— Provided text —

────────

Yeah. It's been a while.

So what the heck went on in the twenty months(!) since the last post? In one sense, quite a bit: we revised the design twice, found a bank to finance the project, and found a builder to put it up. We even put the property up for sale.

We did that because the bulk of that twenty months was spent waiting for the town to approve our revisions, and during this time it was not clear that we would ever be able to build the project for a price we could afford. The details are grim, but I'm going to leave them for later. (And let me tell you, I could a tale unfold whose lightest word would harrow up thy soul, freeze thy young blood, make thy two eyes, like stars, start from their spheres, thy knotted and combined locks to part, and each particular hair to stand on end like quills upon the fretful porpentine. Totes!)

For now, we're focused on the positive: the property is off the market, and things are happening. Real things. Not just paper-pushing and check-writing. I'm saying that actual physical activity with lasting, visible consequences has taken place on our lot.

You can tell by the signs.

Notice of Changes

We needed to modify our approved design in order to reduce its cost. You have to submit an application for this. Then you wait. Several weeks and many emails later, the town puts up a sign telling passers-by what you want:


They also send this via mail to nearby properties, so that others may share with us their opinions of and objections to our changes. For this privilege, we pay the surprisingly hefty cost of the mailing, even though the town almost certainly has email addresses for all parties.

Weeks later—because you wouldn't want to rush things—the town makes a decision. Weeks later, they issue a Notice of Decision. Weeks later, the decision becomes effective. Weeks later, the appeal period expires and you can proceed.

They let us have most of the changes we asked for, including the ones that would save us the most money. Other changes were denied, inscrutably (and perhaps illegally). There's a lot more to the story than that, but it's a little too raw to relive in the telling right now.

────────

— Work instructions —
**A.** Decide whether each statement below agrees with the post about the building project. For each, answer yes or no and quote the words of the post that decide it. (i) The town notifies nearby properties of the proposed changes by email. (ii) The town denied every change that was requested. (iii) The property is no longer for sale.
**B.** Print the passage of the post about the building project between "We did that" and "by the signs.", inclusive.
**C.** Proceed with the post about the building project, continuing after its final sentence.

— Supplied information —
────────

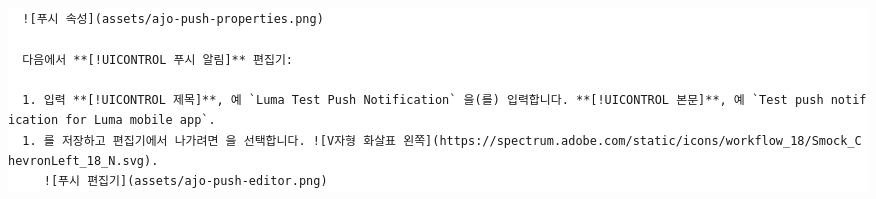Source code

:       ![푸시 속성](assets/ajo-push-properties.png)

      다음에서 **[!UICONTROL 푸시 알림]** 편집기:

      1. 입력 **[!UICONTROL 제목]**, 예 `Luma Test Push Notification` 을(를) 입력합니다. **[!UICONTROL 본문]**, 예 `Test push notification for Luma mobile app`.
      1. 를 저장하고 편집기에서 나가려면 을 선택합니다. ![V자형 화살표 왼쪽](https://spectrum.adobe.com/static/icons/workflow_18/Smock_ChevronLeft_18_N.svg).
         ![푸시 편집기](assets/ajo-push-editor.png)
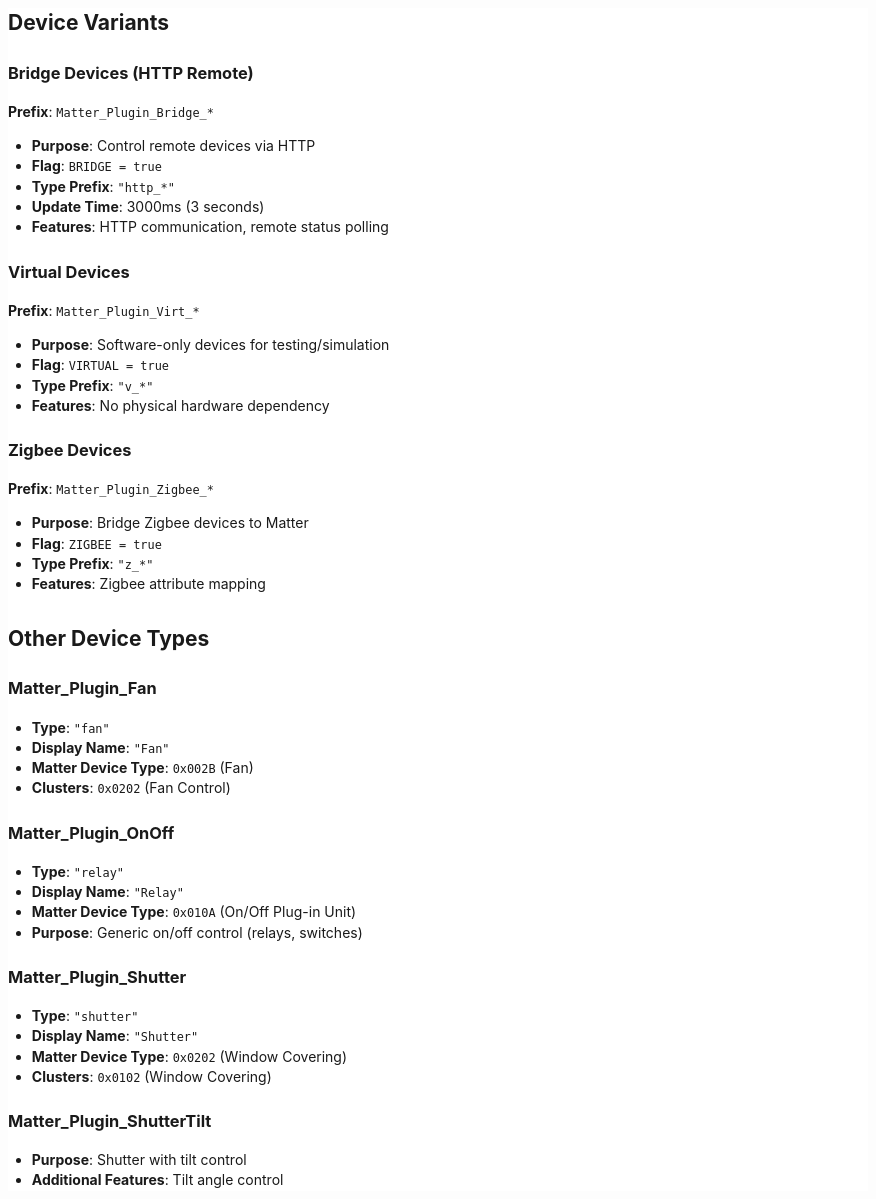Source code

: ## Device Variants

### Bridge Devices (HTTP Remote)
**Prefix**: `Matter_Plugin_Bridge_*`
- **Purpose**: Control remote devices via HTTP
- **Flag**: `BRIDGE = true`
- **Type Prefix**: `"http_*"`
- **Update Time**: 3000ms (3 seconds)
- **Features**: HTTP communication, remote status polling

### Virtual Devices
**Prefix**: `Matter_Plugin_Virt_*`
- **Purpose**: Software-only devices for testing/simulation
- **Flag**: `VIRTUAL = true`
- **Type Prefix**: `"v_*"`
- **Features**: No physical hardware dependency

### Zigbee Devices
**Prefix**: `Matter_Plugin_Zigbee_*`
- **Purpose**: Bridge Zigbee devices to Matter
- **Flag**: `ZIGBEE = true`
- **Type Prefix**: `"z_*"`
- **Features**: Zigbee attribute mapping

## Other Device Types

### Matter_Plugin_Fan
- **Type**: `"fan"`
- **Display Name**: `"Fan"`
- **Matter Device Type**: `0x002B` (Fan)
- **Clusters**: `0x0202` (Fan Control)

### Matter_Plugin_OnOff
- **Type**: `"relay"`
- **Display Name**: `"Relay"`
- **Matter Device Type**: `0x010A` (On/Off Plug-in Unit)
- **Purpose**: Generic on/off control (relays, switches)

### Matter_Plugin_Shutter
- **Type**: `"shutter"`
- **Display Name**: `"Shutter"`
- **Matter Device Type**: `0x0202` (Window Covering)
- **Clusters**: `0x0102` (Window Covering)

### Matter_Plugin_ShutterTilt
- **Purpose**: Shutter with tilt control
- **Additional Features**: Tilt angle control
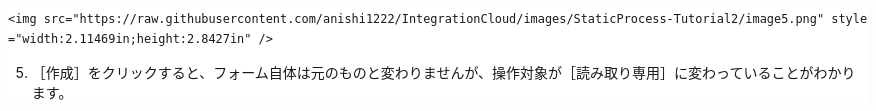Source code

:     <img src="https://raw.githubusercontent.com/anishi1222/IntegrationCloud/images/StaticProcess-Tutorial2/image5.png" style="width:2.11469in;height:2.8427in" />

5.  ［作成］をクリックすると、フォーム自体は元のものと変わりませんが、操作対象が［読み取り専用］に変わっていることがわかります。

────────

— Solved tasks —
**A.**
(i) No: "They also send this via mail to nearby properties"
(ii) No: "They let us have most of the changes we asked for"
(iii) Yes: "the property is off the market"

**B.**
We did that because the bulk of that twenty months was spent waiting for the town to approve our revisions, and during this time it was not clear that we would ever be able to build the project for a price we could afford. The details are grim, but I'm going to leave them for later. (And let me tell you, I could a tale unfold whose lightest word would harrow up thy soul, freeze thy young blood, make thy two eyes, like stars, start from their spheres, thy knotted and combined locks to part, and each particular hair to stand on end like quills upon the fretful porpentine. Totes!)

For now, we're focused on the positive: the property is off the market, and things are happening. Real things. Not just paper-pushing and check-writing. I'm saying that actual physical activity with lasting, visible consequences has taken place on our lot.

You can tell by the signs.

**C.**
Bank

It turns out that to build a house, you need money. Who knew?

Since the housing bubble burst, construction loans are hard to come by. A lot of banks wouldn't even call us back. A few finally did, and a couple had decent rates. We applied with both of them. Only one gave us a realistic appraisal of the property, so they are the ones who get to post their sign on it:


As your faceless monoliths go, they have been responsive, efficient, and altogether pretty easy to deal with. (I even met one of them in person once.) They didn't give us a hard time while we went through a couple of cost-reducing redesigns and extended the application process out by a year. So we're happy to let them advertise on our site—which is good, because the loan agreement says we have to.

Builder

One big challenge in this project has been finding a builder who would give us a fixed-price bid for a sum that the bank was willing to lend us. After an intense search, we settled on Radco & Associates, helmed by Jim Radu. He is a find-a-way, get-it-done kind of guy. He's got a nice big sign:


He's been a builder in Marin for many years, with several commercial and residential projects in Sausalito. He keep things moving with a relentless positivity that has been a real shot in the arm for this delay-plagued project.

Parking

There is exactly one public parking spot adjacent to our site (or nearly so -- it's across the Oak Lane steps). Jim immediately paid the town $46 to reserve it for a month during business hours:


This is critically important, especially during the first stages of construction, before our parking deck is operational. I had no idea a public spot was so cheap—or available at all, for that matter. I suspect you can get a sign like this only in connection with permitted activity.

I can hardly wait for someone to block our access so that we can make a call and have them towed!

Services

Jim also deftly created a temporary platform on the steep northwest corner of the lot. It's part treehouse, one corner being supported by the crotch of a downslope oak. On it is a nifty self-contained porta-potty + electrical box combo:


A porta-potty onsite is the surest sign yet that action is imminent. The electrical hookup took a few days, so in the meantime Jim made a deal with neighbors to plug into their house power. Find a way, get it done.

Permit

Here's the money shot:


Or, if you will, "the money, shot." Ha ha! Sigh...

Pursuing this green sign took an unjustifiably large chunk of our savings and our lives. Had we known in advance the portion of our net worth that would be wasted on pointless bureaucracy and the resulting delay and carrying costs, we would never have started.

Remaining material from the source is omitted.